État de droit et redressement économique
Pour sortir la Libye du désastre, Mohamed Shawesh souhaite offrir à la Libye un État de droit, accordant une grande place à la démocratie et aux libertés individuelles qui sont, selon lui, les seules solutions à la réunification d’un pays, qui a trop souvent privilégié les armes au dialogue. Il souhaite, dès sa première année de mandat, mettre en place un cadre législatif clair pour garantir à chaque Libyen les droits humains les plus fondamentaux. Quant au redressement économique, il passe évidemment par une lutte active contre la corruption endémique, la gabegie financière et les détournements de l’aide internationale, mais aussi des investissements massifs dans les infrastructures les plus stratégiques du pays, en complète désuétude, notamment les réseaux d’électricité, en pleine désuétude et créateurs de pannes récurrentes. D’un point de vue social, Mohamed Shawesh souhaite donner un minimum de garantie pour permettre à chaque Libyen d’avoir accès à l’eau potable, à l’électricité, à la nourriture, mais aussi au WIFI, qu’il perçoit comme un vecteur de développement économique dans un pays où la connectivité reste modérée hors des centres urbains.
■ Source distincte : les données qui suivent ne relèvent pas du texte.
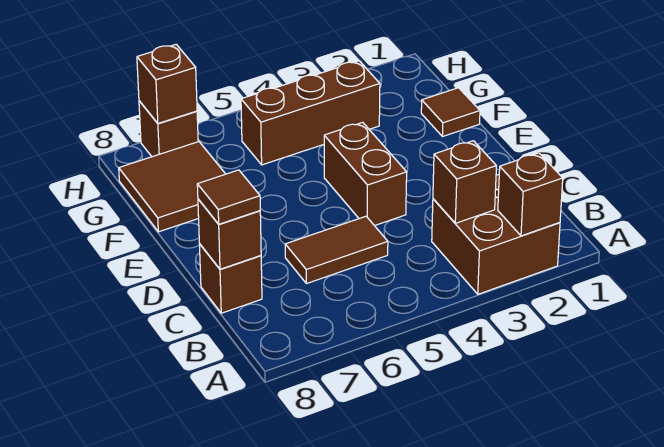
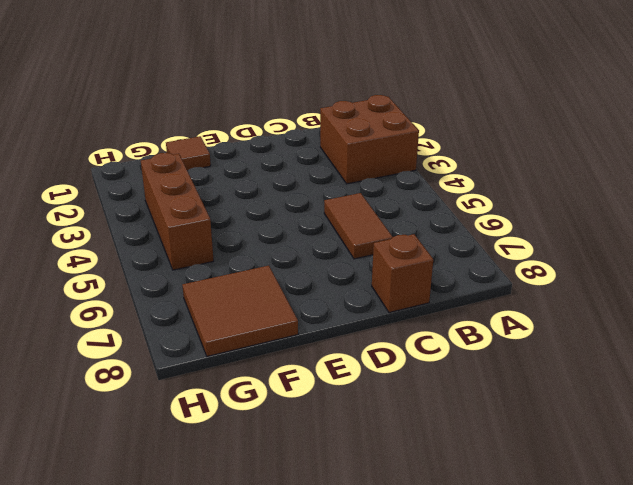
none -> brown brick D4:E4 level 1
none -> brown brick H7 level 1
none -> brown brick A2 level 2

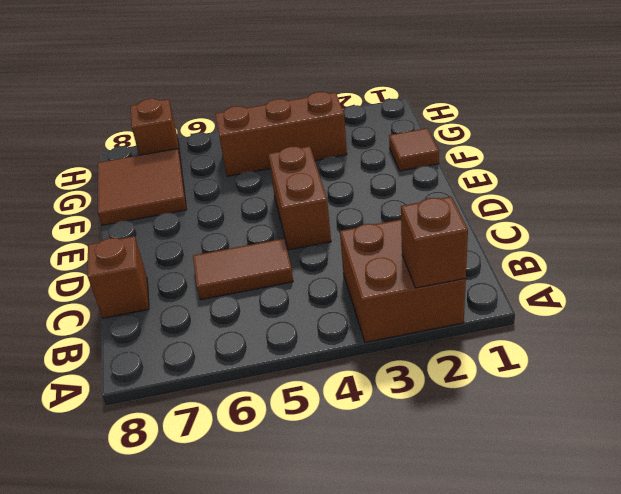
none -> brown brick B3 level 2
none -> brown brick C8 level 2
none -> brown brick H7 level 2

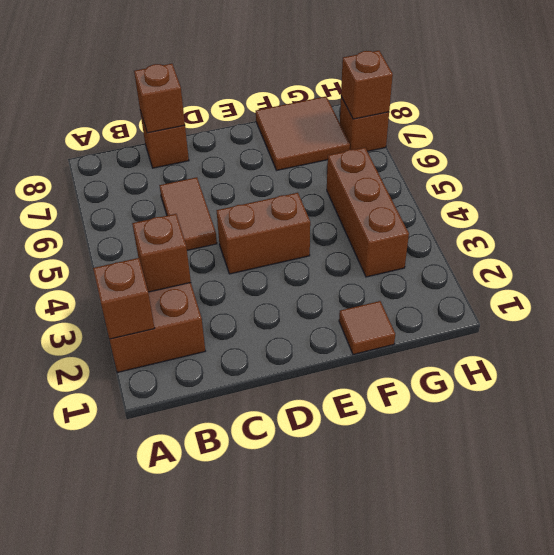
none -> brown tile C8 level 3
Mohamed Shawesh ne nie pas que l’économie libyenne, en grande partie informelle et quasi-entièrement tournée vers le secteur des matières fossiles, n’est pas adaptée à un monde globalisé. La modernisation du pays reste ainsi, en ligne de mire, l’un de ses principaux objectifs. Elle serait fondée sur la transition massive vers les énergies renouvelables et un plan de diversification économique, le soutien public aux entreprises des nouvelles technologies et l’accent mis sur la formation universitaire qui reste, selon Mohamed Shawesh, la condition sine qua non, à la prospérité libyenne. Un moyen aussi de mettre en œuvre à l’échelle de son pays, le concept qu’il affectionne particulièrement de « Résilience sociétale mondiale » qui aspire à préparer les populations et adapter leurs besoins aux grands bouleversements globaux attendus. « La Libye, qui est signataire de l’Accord de Paris sur le climat, doit naturellement se joindre aux autres pays pour ouvrir la voie dans la lutte mondiale contre le changement climatique », souligne Mohamed Shawesh.